┌──

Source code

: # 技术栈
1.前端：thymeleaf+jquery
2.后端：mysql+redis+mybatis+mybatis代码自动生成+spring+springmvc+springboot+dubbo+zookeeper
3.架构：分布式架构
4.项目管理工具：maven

└──

Work required
An exact copy of every record is what the answer must contain.

Answer to this exercise
Source code

: # 技术栈
1.前端：thymeleaf+jquery
2.后端：mysql+redis+mybatis+mybatis代码自动生成+spring+springmvc+springboot+dubbo+zookeeper
3.架构：分布式架构
4.项目管理工具：maven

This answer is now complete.